São Paulo, primeiro semestre de 1994. Subo a Rua Abílio Soares, no bairro do Paraíso, em direção à Avenida Paulista. Passo na porta do Café Paris, ou seria o Barnaldo Lucrécia? A memória falha, mas isso não tem importância, porque lembro perfeitamente o cartaz na porta: “Sérgio Sampaio, show dia 14 de abril”. Seria dali a duas semanas. Meu coração bateu no brilho dos olhos. Finalmente poderia ver um cara que eu amava apenas no radinho de pilha. Queria chegar perto dele depois do show, talvez, e pedir um abraço. Não aconteceu. Na semana seguinte fui comprar o ingresso e o show tinha sido transferido, sem previsão de data.

A verdade do adiamento é que Sérgio Sampaio estava morrendo. Um mês depois, em 15 de maio, foi embora, vítima de cirrose hepática. Ficou um vazio duplamente presente pelas duas ausências. O show e o abraço que não tive, além do silêncio do corpo do artista para sempre.

Essa tristeza foi substituída poucos anos depois pela enorme alegria ao ouvir Zeca Baleiro cantando Tem que acontecer, uma canção belíssima que invadiu deliciosamente rádios do Brasil inteiro e trouxe de volta a alma e a voz do compositor popular.

Não fui eu nem Deus

Não foi você nem foi ninguém

Tudo o que se ganha nessa vida

É pra perder

Tem que acontecer, tem que ser assim

Nada permanece inalterado até o fim

Foi Zeca, sem dúvida, o grande responsável pela valorização de Sampaio. Pouco tempo depois, Mazolla produziria o CD Balaio do Sampaio, uma coletânea de suas músicas cantadas por vários artistas da MPB. Foi ali que ouvi pela primeira vez Meu pobre blues, composição de Sérgio em “homenagem” a seu conterrâneo de Cachoeiro do Itapemirim, Roberto Carlos. Sampaio sempre tentou, em vão, que Roberto cantasse uma música dele, mas o rei do iê-iê-iê não tinha olhos para ver e ouvir as verdades de quem teve coragem de dizer versos tão comoventes, ironicamente interpretados no disco pelo parceiro Erasmo Carlos.

Meu amigo,

Foi inútil…

Eu juro que tentei compor

Uma canção de amor

Mas tudo pareceu tão fútil

E agora que esses detalhes

Já estão pequenos demais

E até o nosso calhambeque

Não te reconhece mais

Eu trouxe um novo blues

Com um cheiro de uns dez anos atrás

E penso ouvir você cantar

Mesmo que as mesmas portas

Estejam fechadas

Eu pretendo entrar

Mesmo que minha mulher

Depois de me escutar

Ainda insista

Que você não vai gostar

Mas a homenagem mais importante viria em 2010, quando Zeca Baleiro produziu e lançou o disco Cruel, reunindo oito canções que Sampaio tinha registrado em voz e violão num estúdio em Salvador pouco tempo antes de morrer, além de outras composições resgatadas de uma velha fita cassete. Baleiro colocou uma banda acompanhando o artista, um trabalho arriscado e difícil de fazer, mas cujo resultado final valeu a pena.
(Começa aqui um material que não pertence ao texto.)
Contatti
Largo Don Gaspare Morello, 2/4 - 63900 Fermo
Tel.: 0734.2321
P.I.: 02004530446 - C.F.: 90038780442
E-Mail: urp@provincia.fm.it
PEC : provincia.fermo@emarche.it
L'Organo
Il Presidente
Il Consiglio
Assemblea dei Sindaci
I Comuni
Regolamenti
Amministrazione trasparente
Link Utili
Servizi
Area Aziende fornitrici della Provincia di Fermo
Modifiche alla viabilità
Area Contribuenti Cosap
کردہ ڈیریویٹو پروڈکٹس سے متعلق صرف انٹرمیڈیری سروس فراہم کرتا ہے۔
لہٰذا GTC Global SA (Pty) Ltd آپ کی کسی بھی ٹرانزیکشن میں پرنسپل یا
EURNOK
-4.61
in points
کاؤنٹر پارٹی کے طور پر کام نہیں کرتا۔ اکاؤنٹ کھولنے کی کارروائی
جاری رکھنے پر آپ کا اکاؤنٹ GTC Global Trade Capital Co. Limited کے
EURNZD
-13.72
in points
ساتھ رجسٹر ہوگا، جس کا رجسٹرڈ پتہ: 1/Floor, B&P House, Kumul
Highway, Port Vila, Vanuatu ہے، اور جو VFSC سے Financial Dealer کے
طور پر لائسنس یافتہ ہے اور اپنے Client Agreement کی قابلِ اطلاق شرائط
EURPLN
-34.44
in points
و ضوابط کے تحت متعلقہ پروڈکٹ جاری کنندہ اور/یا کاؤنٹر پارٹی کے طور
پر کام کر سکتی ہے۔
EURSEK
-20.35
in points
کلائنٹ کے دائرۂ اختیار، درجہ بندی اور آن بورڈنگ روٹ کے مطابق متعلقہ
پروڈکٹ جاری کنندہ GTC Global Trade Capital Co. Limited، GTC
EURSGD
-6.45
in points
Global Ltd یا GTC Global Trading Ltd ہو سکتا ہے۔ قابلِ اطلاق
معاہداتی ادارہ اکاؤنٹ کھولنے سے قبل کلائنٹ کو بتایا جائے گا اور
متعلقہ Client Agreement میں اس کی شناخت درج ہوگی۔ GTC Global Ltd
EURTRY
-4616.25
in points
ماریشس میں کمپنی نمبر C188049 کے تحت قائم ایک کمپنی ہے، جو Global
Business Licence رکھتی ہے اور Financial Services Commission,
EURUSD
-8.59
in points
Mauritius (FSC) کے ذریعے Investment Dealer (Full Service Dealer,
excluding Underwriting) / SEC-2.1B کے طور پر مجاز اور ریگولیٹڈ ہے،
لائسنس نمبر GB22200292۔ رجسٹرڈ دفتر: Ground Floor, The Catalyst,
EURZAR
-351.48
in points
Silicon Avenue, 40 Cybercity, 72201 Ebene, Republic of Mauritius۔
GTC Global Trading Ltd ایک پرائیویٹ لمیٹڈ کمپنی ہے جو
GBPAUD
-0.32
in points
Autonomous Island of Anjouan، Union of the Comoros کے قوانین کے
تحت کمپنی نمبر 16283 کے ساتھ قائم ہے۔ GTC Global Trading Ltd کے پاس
Semana passada recebi a mensagem de um amigo do Rio de Janeiro, o poeta e diretor de teatro, Sidnei Cruz, sugerindo um vídeo com o último show gravado de Sérgio Sampaio, em 1993, na Universidade Federal do Espírito Santo. Não tenho palavras. Vê-lo cantar me passa uma verdade tão grande, que compreendo claramente porque Eu quero botar meu bloco na rua, sua composição mais conhecida, sempre me causou tanta emoção desde a primeira vez que a escutei num radinho de pilha no programa Quem manda é você, de Zé Branco, na Difusora AM, em 1972.
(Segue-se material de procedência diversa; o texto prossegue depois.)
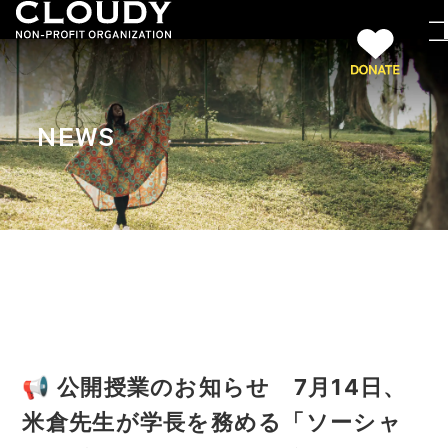
NEWS
📢 公開授業のお知らせ 7月14日、
米倉先生が学長を務める「ソーシャ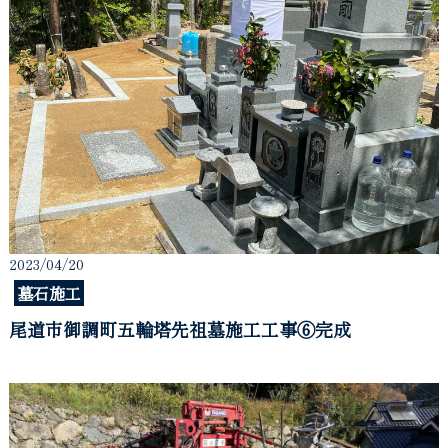
2023/04/20
墓石施工
尾道市御調町五輪塔先祖墓施工工事⑥完成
Essa canção me joga em outras imagens, que também me atravessam e me comovem. Um pequeno trecho de um show de Sérgio Sampaio, em maio de 1993, organizado pela gravadora Phonogram, no Centro de Convenções do Anhembi, em São Paulo. O compositor capixaba se apresenta de cabelos compridos, veste uma espécie de tapete colorido como casaco, calça boca de sino e uma faixa amarela na cintura. Como um dândi, um arlequim, um antibobo da corte, corpo e alma sentindo a vida com a profundidade dos grandes artistas. Canta e toca sentado, passa a mão nos olhos, levanta em transe, continua cantando, dança, se contorce e bota o bloco na rua. Há algo ali maior que tudo.